A crise argentina foi deflagrada pela morte de Julio Grondona, cartola que comandou a AFA com mão de ferro durante anos. A eleição para a presidência do órgão, realizada no fim de 2015, acabou com empate entre Luis Segura e Marcelo Tinelli – cada um teve 38 sufrágios. O único problema: havia apenas 70 votantes.

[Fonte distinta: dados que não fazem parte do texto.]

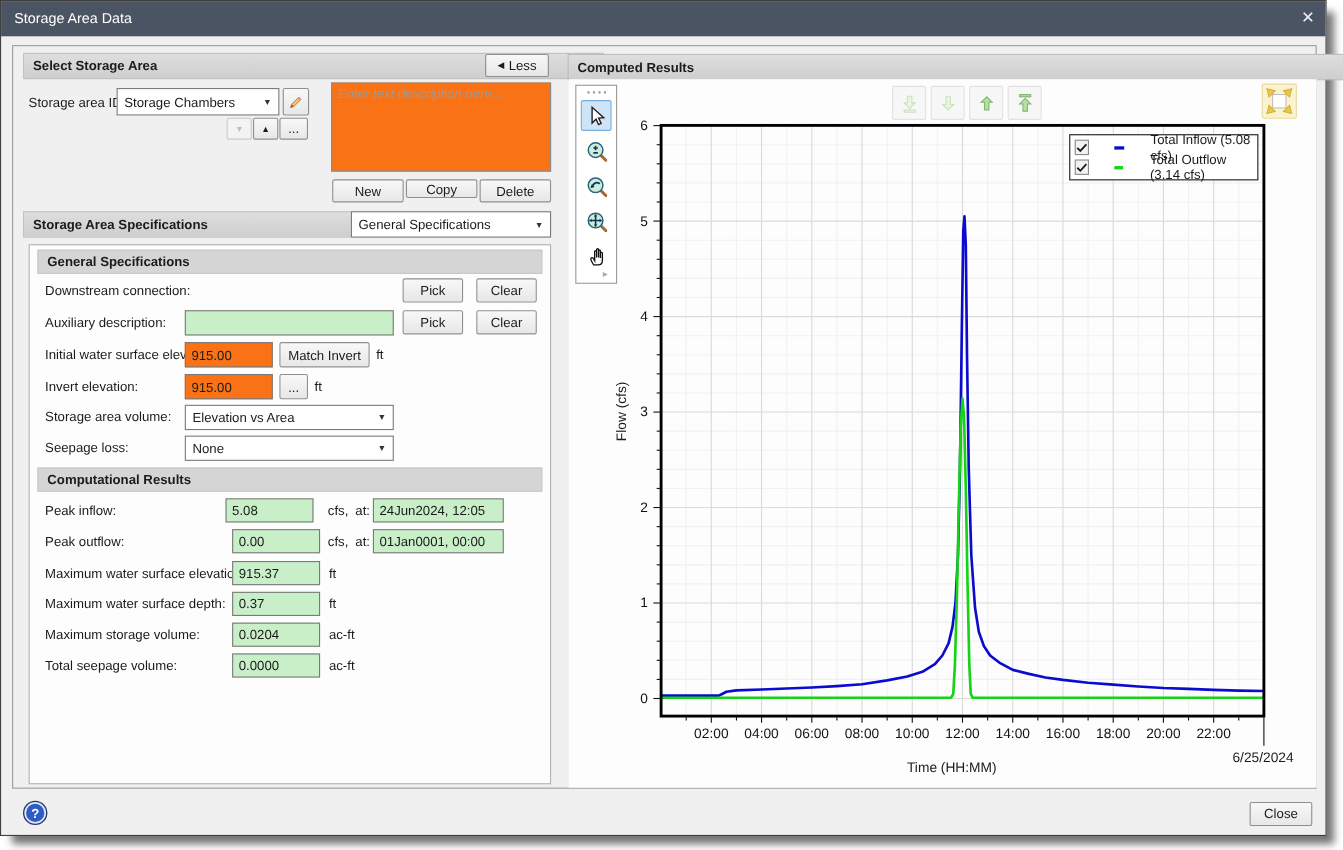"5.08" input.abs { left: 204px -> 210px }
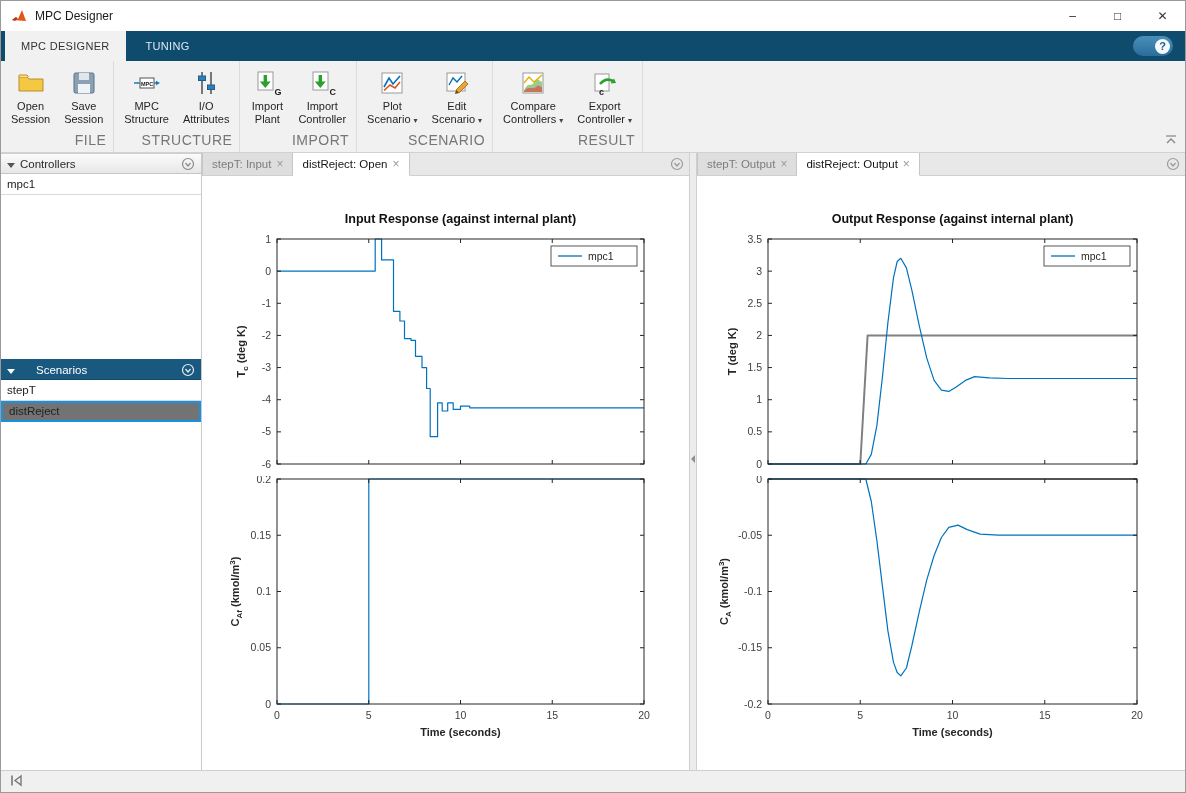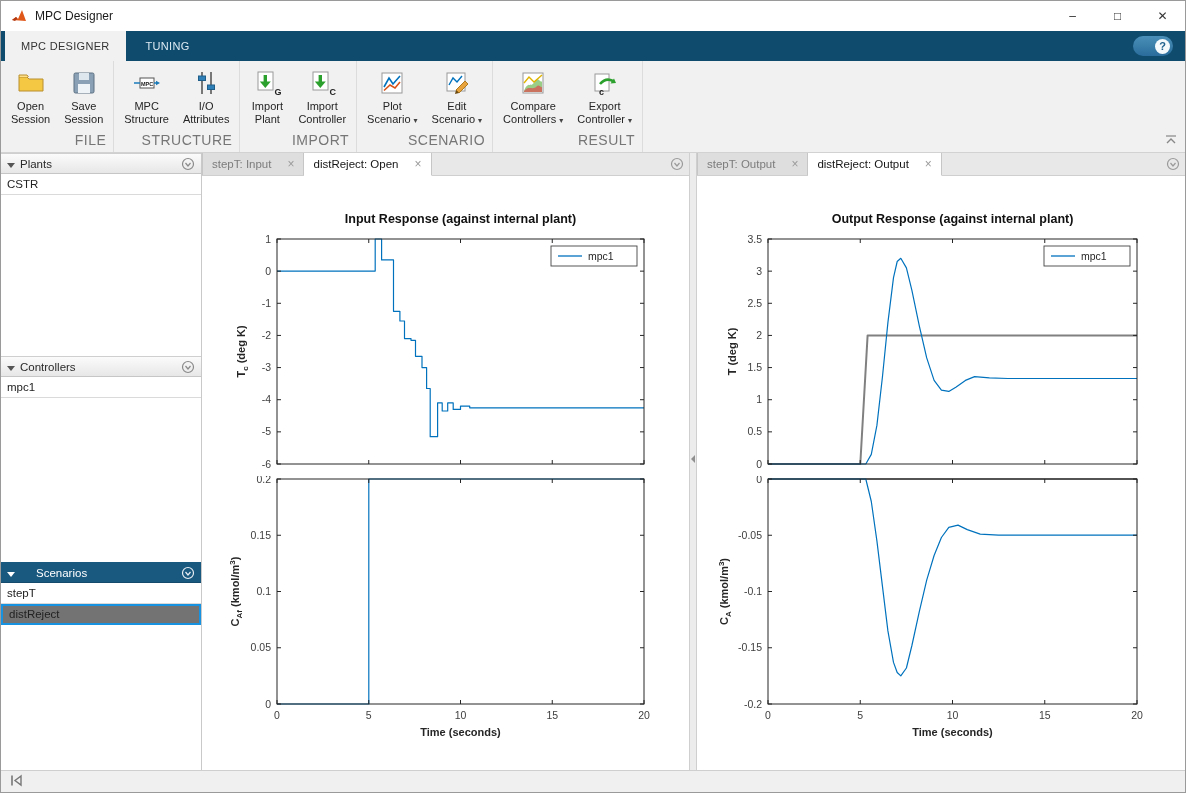"Plants" div.panel { html: <div> <div> <span><svg> <polygon></polygon> </svg></span> <span>Plants</span> <span> <svg> <circle></circle> <polyline></polyline> </svg> </span> </div> <div> <div>CSTR</div> </div> </div> -> none }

No dia 24 de fevereiro, a AFA mudou seu estatuto e deixou a cargo do colégio de advogados de Buenos Aires a definição dos candidatos habilitados em eleições da entidade esportiva – essa atribuição era anteriormente do comitê de ética da Conmebol (Confederação Sul-Americana de Futebol). A Fifa rechaçou o novo modelo e ameaçou suspender a entidade, o que pode até afetar a seleção argentina, que ainda tenta classificação para a Copa do Mundo de 2018. Ainda não houve solução para o impasse.

Em meio ao caos político e econômico, as quatro divisões do futebol argentino estão paradas. Alguns clubes devem a seus jogadores há mais de cinco meses, e o governo ainda não repassou à AFA os US$ 33 milhões referentes à rescisão do contrato de cessão dos direitos e mídia do Campeonato Argentino. Os atletas pedem que esse dinheiro seja repassado diretamente a eles.

O San Lorenzo e o Godoy Cruz, adversário do Atlético-MG na primeira rodada da fase de grupos, farão na Libertadores as primeiras partidas em 2017. O Estudiantes, rival do Botafogo na próxima terça-feira (14), disputou apenas amistosos até agora.

A crise dos argentinos é especialmente relevante por questões técnicas. O país venceu as edições de 2014 (San Lorenzo) e 2015 (River Plate) da Libertadores, e ainda que o atual detentor da taça seja o colombiano Atlético Nacional, a tradição dos rivais sempre preocupa os brasileiros, que não ficam com o título desde 2013 (Atlético-MG).